# [Supplied data]
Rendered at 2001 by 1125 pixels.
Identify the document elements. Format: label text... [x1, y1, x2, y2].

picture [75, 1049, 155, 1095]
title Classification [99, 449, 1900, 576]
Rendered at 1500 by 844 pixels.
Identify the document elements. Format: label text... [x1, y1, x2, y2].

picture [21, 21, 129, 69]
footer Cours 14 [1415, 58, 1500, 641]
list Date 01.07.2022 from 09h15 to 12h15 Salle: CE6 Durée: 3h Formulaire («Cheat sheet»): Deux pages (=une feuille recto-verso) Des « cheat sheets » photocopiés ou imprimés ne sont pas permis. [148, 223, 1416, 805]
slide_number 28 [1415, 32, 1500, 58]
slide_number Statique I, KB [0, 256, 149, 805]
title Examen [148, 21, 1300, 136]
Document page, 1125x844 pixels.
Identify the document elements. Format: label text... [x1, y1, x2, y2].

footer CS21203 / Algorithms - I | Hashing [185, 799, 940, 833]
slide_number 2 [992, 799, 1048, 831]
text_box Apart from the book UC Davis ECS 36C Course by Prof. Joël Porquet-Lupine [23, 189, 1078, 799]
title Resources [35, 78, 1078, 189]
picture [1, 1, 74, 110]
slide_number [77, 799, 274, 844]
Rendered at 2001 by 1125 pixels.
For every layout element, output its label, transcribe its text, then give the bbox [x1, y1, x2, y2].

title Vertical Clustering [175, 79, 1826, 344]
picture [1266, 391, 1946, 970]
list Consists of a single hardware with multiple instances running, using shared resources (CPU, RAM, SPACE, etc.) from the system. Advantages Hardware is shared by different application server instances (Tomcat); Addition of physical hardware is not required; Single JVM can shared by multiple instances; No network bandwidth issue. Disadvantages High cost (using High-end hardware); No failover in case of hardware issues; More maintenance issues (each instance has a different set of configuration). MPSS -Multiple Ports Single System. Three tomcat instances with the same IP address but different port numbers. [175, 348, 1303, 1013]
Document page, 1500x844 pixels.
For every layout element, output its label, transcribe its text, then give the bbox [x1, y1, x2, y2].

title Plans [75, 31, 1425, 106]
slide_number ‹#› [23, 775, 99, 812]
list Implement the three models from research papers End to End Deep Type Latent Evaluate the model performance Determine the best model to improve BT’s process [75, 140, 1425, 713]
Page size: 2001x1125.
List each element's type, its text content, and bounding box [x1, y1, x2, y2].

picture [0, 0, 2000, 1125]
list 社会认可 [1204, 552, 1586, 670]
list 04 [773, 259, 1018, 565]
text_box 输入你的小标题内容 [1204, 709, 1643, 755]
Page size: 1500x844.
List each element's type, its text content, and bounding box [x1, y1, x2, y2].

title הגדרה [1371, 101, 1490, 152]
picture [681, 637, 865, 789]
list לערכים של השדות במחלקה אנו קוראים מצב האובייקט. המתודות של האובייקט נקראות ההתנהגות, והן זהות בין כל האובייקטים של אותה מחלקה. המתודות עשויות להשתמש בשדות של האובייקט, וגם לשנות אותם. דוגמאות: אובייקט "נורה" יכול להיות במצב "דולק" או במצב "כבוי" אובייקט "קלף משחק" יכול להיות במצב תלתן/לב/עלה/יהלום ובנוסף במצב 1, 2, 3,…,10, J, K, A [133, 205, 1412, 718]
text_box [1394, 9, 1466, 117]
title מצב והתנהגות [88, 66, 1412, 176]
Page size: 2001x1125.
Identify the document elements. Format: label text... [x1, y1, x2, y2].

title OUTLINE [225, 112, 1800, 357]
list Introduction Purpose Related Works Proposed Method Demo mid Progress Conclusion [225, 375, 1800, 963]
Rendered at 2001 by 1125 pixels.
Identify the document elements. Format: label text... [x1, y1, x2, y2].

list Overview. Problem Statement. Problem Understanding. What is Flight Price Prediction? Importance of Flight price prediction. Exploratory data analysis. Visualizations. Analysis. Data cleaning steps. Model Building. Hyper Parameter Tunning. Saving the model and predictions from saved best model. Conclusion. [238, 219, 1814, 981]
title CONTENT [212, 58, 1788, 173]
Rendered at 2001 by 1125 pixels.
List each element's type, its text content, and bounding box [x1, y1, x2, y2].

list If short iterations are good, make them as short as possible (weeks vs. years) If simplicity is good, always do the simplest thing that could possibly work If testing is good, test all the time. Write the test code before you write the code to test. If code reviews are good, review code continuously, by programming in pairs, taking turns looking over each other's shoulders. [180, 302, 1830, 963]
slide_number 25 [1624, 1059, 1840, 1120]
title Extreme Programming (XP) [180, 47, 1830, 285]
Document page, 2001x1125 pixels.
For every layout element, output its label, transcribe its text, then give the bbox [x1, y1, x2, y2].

# [Instructions to follow]
What you give back must be the stretch above, starting at the line with "Document page, 1500x844 pixels." and ending at the line with "Page size: 1500x844.", copied exactly.

# [Final answer]
Document page, 1500x844 pixels.
For every layout element, output its label, transcribe its text, then give the bbox [x1, y1, x2, y2].

title Plans [75, 31, 1425, 106]
slide_number ‹#› [23, 775, 99, 812]
list Implement the three models from research papers End to End Deep Type Latent Evaluate the model performance Determine the best model to improve BT’s process [75, 140, 1425, 713]
Page size: 2001x1125.
List each element's type, its text content, and bounding box [x1, y1, x2, y2].

picture [0, 0, 2000, 1125]
list 社会认可 [1204, 552, 1586, 670]
list 04 [773, 259, 1018, 565]
text_box 输入你的小标题内容 [1204, 709, 1643, 755]
Page size: 1500x844.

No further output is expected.